Of course, good ideas are key, but I think the most important thing is to be a good listener. Having worked as a stylist with real people (and having studied psychology), I quickly learned to really listen to what the client wanted. Even if they say one thing, they often mean something deeper. An actress who says “I won’t wear that dress” might really be saying “I don’t feel confident”. So that’s what you have to work on. It’s essential that you define the brief. And of course, having amazing people around you! You don’t work in a vacuum. You need the creative energy, bouncing ideas around together, to come up with an even better solution.


In your opinion, how has the landscape of Australian design evolved over the years? How will this continue to evolve?


Australia has always been at the forefront of innovation – world class food and coffee, product designers like Marc Newson and magazines like Vogue Entertaining that set the standard worldwide many years ago.


But we tend to downplay it.


I’m proud of what I’ve done so far, to represent the best of Australian design and that innate authenticity that we sometimes take for granted.
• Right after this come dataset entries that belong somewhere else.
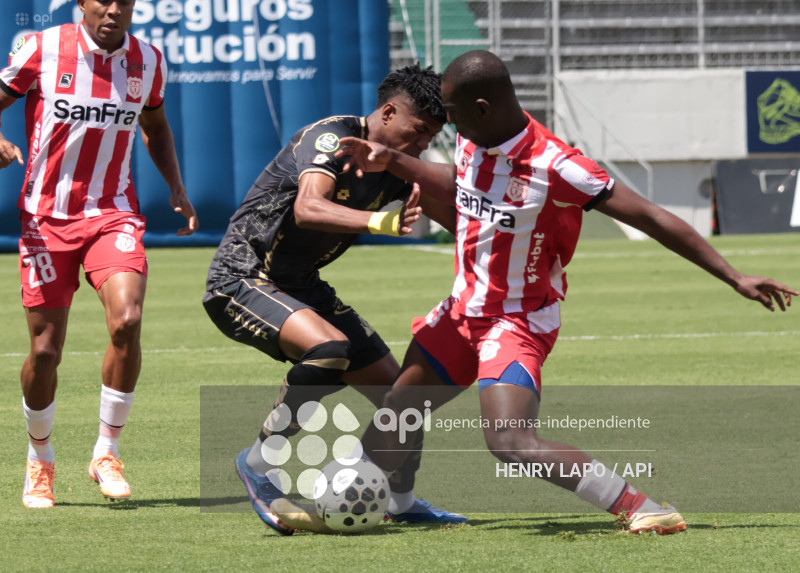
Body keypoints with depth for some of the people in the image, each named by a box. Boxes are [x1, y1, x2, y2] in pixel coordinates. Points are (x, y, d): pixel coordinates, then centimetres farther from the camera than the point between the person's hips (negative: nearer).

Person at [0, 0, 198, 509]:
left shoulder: (148, 61, 2)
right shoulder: (41, 49, -8)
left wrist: (176, 187, 8)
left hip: (113, 213, 1)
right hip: (46, 215, -1)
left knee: (127, 321, -23)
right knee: (45, 349, 0)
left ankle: (107, 453, -6)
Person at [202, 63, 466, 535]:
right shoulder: (332, 138, -22)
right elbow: (308, 208, -39)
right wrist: (377, 221, -53)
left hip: (302, 285, 9)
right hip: (241, 279, -9)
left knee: (396, 387, 6)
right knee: (331, 349, -34)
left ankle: (400, 501, 25)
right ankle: (261, 461, -18)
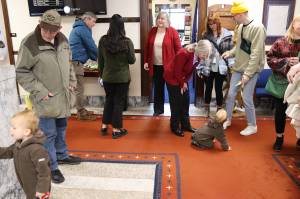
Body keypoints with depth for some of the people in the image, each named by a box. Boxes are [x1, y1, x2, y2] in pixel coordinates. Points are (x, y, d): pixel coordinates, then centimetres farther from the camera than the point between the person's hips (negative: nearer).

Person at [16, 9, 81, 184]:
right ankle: (52, 167, 22)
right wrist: (39, 91, -17)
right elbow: (21, 72, -12)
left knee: (62, 127, 22)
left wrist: (72, 82, 7)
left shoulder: (63, 40, 1)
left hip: (63, 95, 6)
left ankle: (62, 155, 43)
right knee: (49, 134, 4)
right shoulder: (30, 43, -17)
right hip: (46, 99, -6)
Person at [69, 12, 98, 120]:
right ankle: (81, 113, 4)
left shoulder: (78, 28, 22)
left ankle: (81, 110, 22)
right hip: (76, 61, -10)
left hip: (74, 60, 10)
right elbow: (91, 46, -11)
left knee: (78, 88, 14)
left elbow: (85, 47, 22)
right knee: (79, 88, -4)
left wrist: (95, 58, 16)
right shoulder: (83, 29, -10)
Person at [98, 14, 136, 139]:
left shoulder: (103, 40, -6)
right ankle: (116, 129, 18)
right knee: (119, 102, 9)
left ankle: (104, 126, 28)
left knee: (109, 100, 20)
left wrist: (101, 73, 16)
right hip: (122, 77, -3)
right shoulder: (127, 42, -14)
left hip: (107, 77, 3)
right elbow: (132, 60, -4)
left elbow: (100, 60, 2)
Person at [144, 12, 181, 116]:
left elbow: (178, 48, -8)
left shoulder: (172, 32, -7)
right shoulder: (152, 31, 5)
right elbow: (147, 47, 9)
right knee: (158, 88, 13)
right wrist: (146, 61, 5)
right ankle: (158, 109, 27)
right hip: (155, 66, 4)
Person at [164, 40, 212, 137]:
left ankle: (186, 125, 22)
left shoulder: (198, 56, -9)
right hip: (172, 77, -8)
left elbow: (191, 70, 3)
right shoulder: (184, 53, -31)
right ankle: (175, 127, 11)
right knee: (176, 103, -3)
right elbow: (177, 72, -23)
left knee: (186, 101, 9)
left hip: (182, 79, 8)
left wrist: (185, 82, -6)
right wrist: (182, 84, -11)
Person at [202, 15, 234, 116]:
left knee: (218, 88, 9)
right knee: (208, 88, 15)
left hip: (220, 67, -2)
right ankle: (207, 108, 33)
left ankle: (219, 109, 26)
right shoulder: (206, 34, 1)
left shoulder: (227, 35, -6)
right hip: (208, 66, 2)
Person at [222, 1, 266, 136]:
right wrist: (230, 53, -2)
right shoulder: (241, 27, 6)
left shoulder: (257, 27, -18)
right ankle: (228, 120, 29)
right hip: (238, 68, 7)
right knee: (231, 94, 11)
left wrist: (248, 73, -21)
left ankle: (252, 126, 19)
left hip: (251, 69, -7)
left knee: (247, 99, -2)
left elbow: (256, 53, -21)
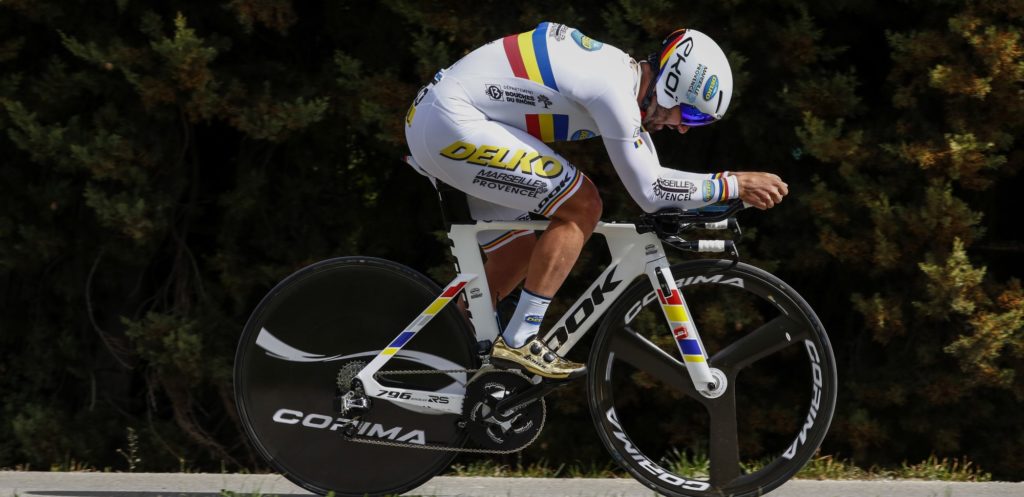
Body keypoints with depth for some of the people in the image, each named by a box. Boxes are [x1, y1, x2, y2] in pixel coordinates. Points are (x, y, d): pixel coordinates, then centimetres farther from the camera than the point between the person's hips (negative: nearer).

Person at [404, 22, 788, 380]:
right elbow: (649, 191, -16)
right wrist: (735, 185, -11)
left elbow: (650, 178, 21)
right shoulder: (613, 89, -19)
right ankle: (518, 342, -10)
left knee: (519, 253, 16)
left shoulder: (624, 74, 11)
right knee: (581, 205, -11)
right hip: (452, 122, -10)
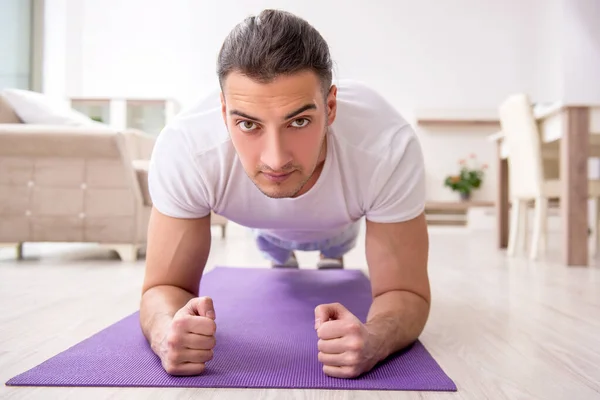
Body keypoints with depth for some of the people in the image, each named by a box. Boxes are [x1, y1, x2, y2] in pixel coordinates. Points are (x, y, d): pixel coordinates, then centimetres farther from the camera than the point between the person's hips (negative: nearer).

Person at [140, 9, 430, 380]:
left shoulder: (389, 145, -48)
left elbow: (406, 292, -36)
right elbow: (165, 286, -33)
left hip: (340, 219, 0)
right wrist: (166, 332, -57)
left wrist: (373, 339, -60)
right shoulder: (183, 149, -45)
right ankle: (281, 258, 71)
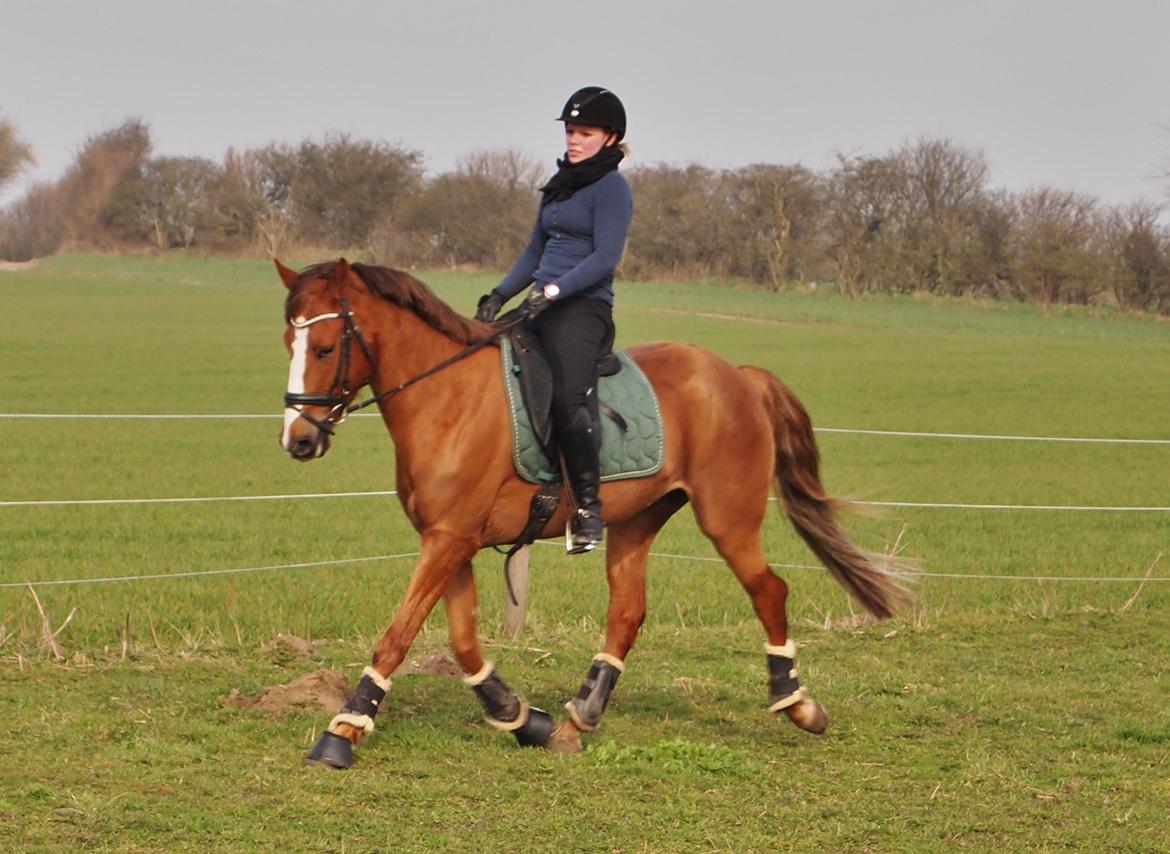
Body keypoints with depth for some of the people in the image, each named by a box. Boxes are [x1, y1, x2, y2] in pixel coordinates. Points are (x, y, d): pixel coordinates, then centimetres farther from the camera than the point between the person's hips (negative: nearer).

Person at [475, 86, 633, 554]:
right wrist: (499, 295, 12)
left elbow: (606, 256, -15)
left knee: (569, 398, -29)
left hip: (583, 309, -10)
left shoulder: (610, 188, -5)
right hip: (542, 308, 10)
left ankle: (588, 506, -22)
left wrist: (555, 289, -25)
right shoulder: (559, 185, 20)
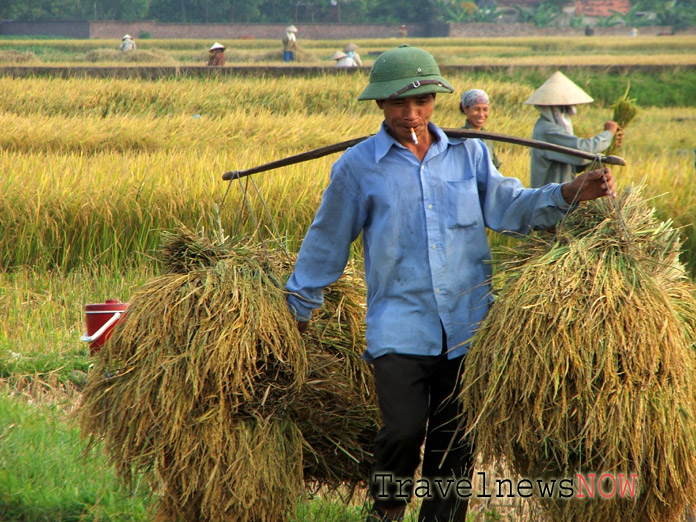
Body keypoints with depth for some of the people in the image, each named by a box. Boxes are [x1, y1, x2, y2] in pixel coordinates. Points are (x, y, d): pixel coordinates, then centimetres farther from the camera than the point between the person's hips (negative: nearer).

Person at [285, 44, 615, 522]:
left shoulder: (469, 154, 10)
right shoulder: (358, 167, 4)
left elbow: (508, 208, 0)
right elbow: (327, 244, 12)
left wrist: (570, 194, -15)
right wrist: (300, 305, 18)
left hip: (466, 324, 2)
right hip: (399, 326, -2)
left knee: (455, 442, 6)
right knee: (405, 428, -16)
We’ve shown that Australia stands with the best in the world with local producers and designers that really make an impact.


Our recent projects from Seadeck, which fuses a European Lido-resort sophistication with Sydney’s natural harbourside glamour; Goodbar, a world-class music venue; the relaxed atelier style of Brick Lane with its hand-finished details and Melbourne’s newest favourite: Greenfields, along with Kittyhawk, prove that we can create something ‘of the world’ without losing our Australian identity.


We were thrilled to receive another international design award in London last month, for our work on Kittyhawk. It shows that the world is taking notice of us. My next step is to take this vision and approach to the world. We’ve already designed some fantastic spaces overseas including the award-winning Saigon Street in Bali. I’m now starting on some larger residential projects, villas and more restaurants abroad and I’d love to work on some hotels – everyone should have a chance to experience the Aussie lifestyle!


What Australia has is a unique quality of light that informs our design choices, a lifestyle that values experiences over material things and a lightness and ease of approach that shocks our counterparts in Europe and America. We make it look easy. But we also work bloody hard!